(INFORMATION begins)
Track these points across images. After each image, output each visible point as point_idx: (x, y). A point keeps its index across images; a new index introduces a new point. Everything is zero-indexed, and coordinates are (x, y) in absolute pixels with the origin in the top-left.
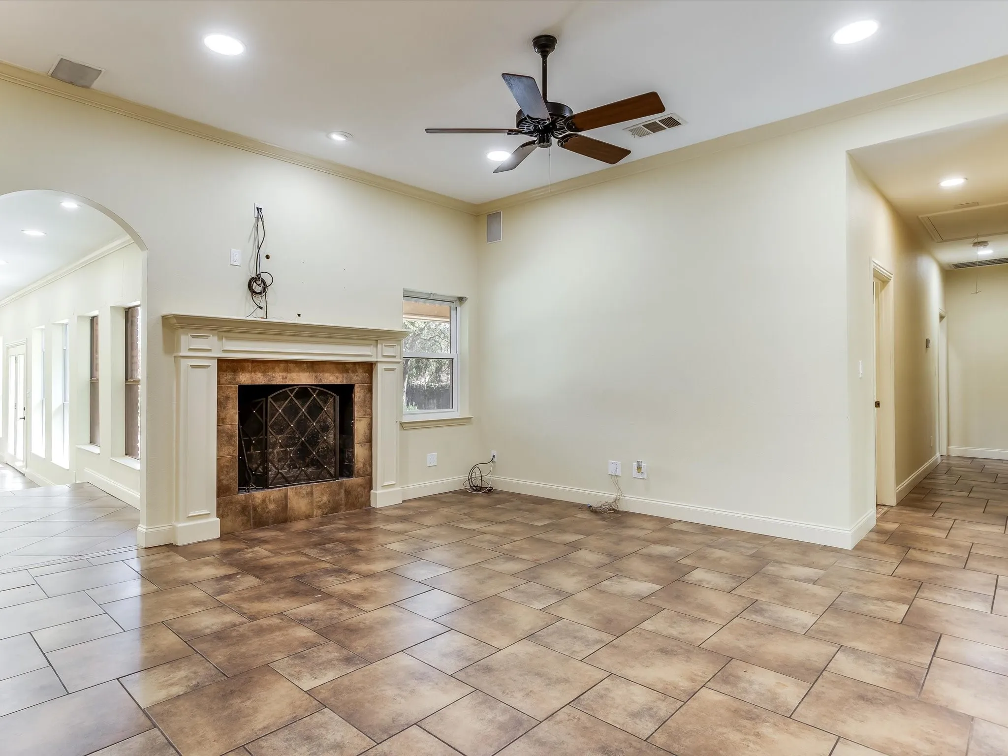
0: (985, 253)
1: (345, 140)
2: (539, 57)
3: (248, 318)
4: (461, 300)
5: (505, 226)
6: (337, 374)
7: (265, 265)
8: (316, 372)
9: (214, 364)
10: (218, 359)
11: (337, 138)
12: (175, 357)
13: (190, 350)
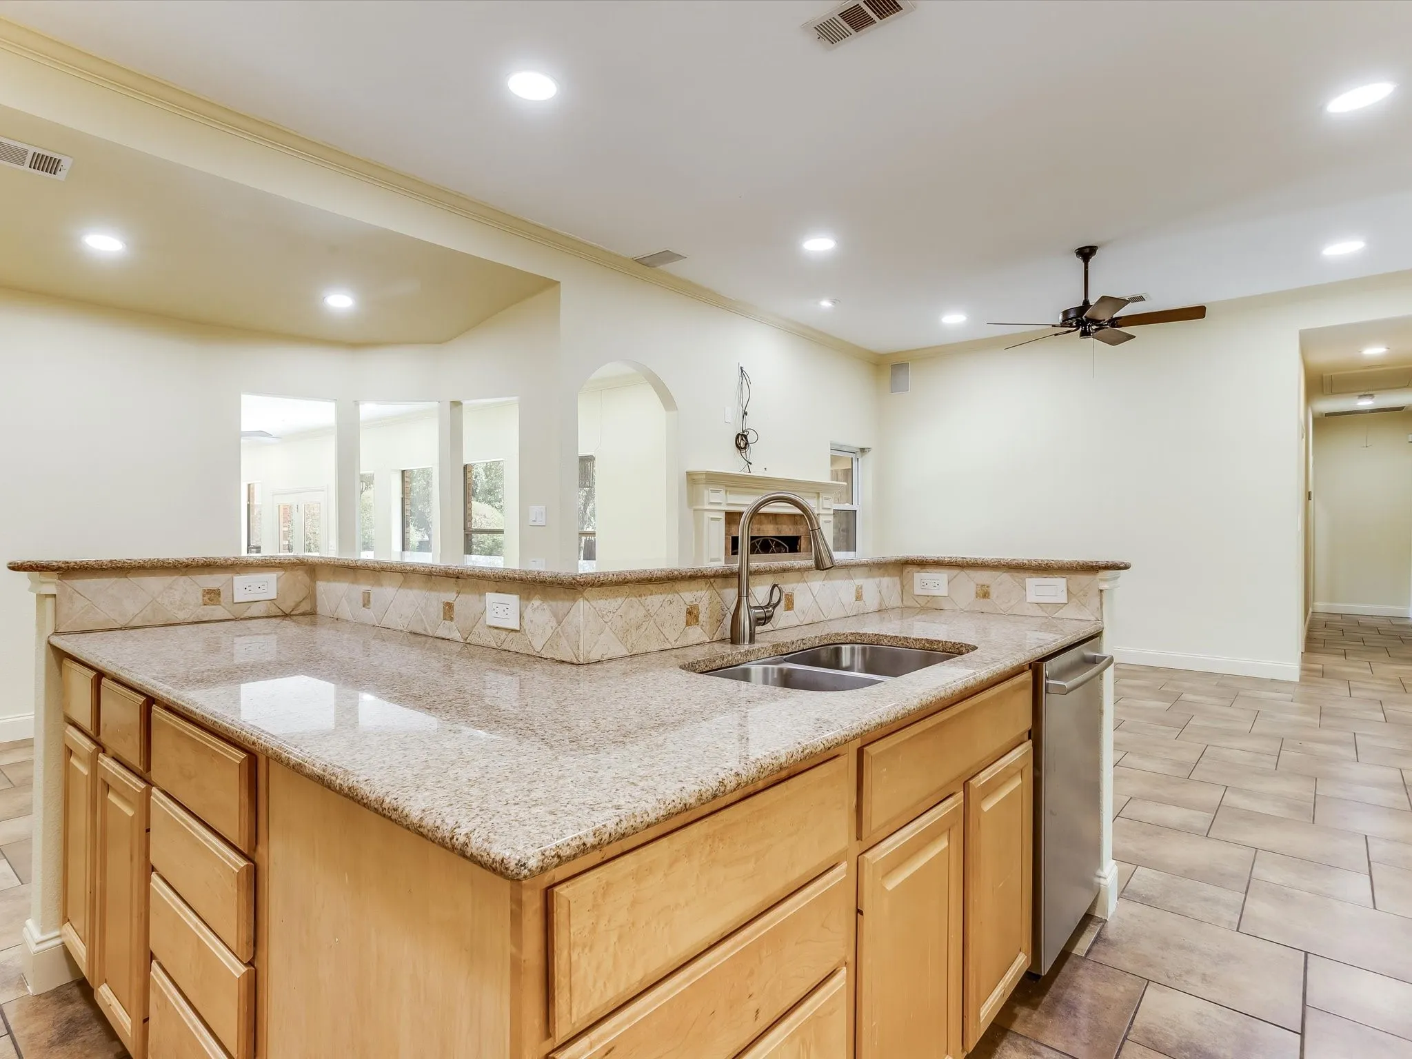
0: (1365, 404)
1: (830, 305)
2: (1080, 262)
3: (741, 473)
4: (863, 450)
5: (913, 377)
6: (790, 527)
7: (750, 423)
8: (777, 524)
9: (723, 516)
10: (726, 513)
11: (826, 304)
12: (695, 510)
13: (711, 503)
(INFORMATION ends)
:: WORK ITEM ::
Leave out every picture and copy the rest of the records exactly.

:: RESULT OF THIS TASK ::
Track these points across images. After each image, output each visible point as point_idx: (x, y). A point keeps its index across images; a new index introduces a new point. Everything is zero-indexed, and coordinates are (x, y) in absolute pixels with the origin in the top-left.
0: (985, 253)
1: (345, 140)
2: (539, 57)
3: (248, 318)
4: (461, 300)
5: (505, 226)
6: (337, 374)
7: (265, 265)
8: (316, 372)
9: (214, 364)
10: (218, 359)
11: (337, 138)
12: (175, 357)
13: (190, 350)
0: (1365, 404)
1: (830, 305)
2: (1080, 262)
3: (741, 473)
4: (863, 450)
5: (913, 377)
6: (790, 527)
7: (750, 423)
8: (777, 524)
9: (723, 516)
10: (726, 513)
11: (826, 304)
12: (695, 510)
13: (711, 503)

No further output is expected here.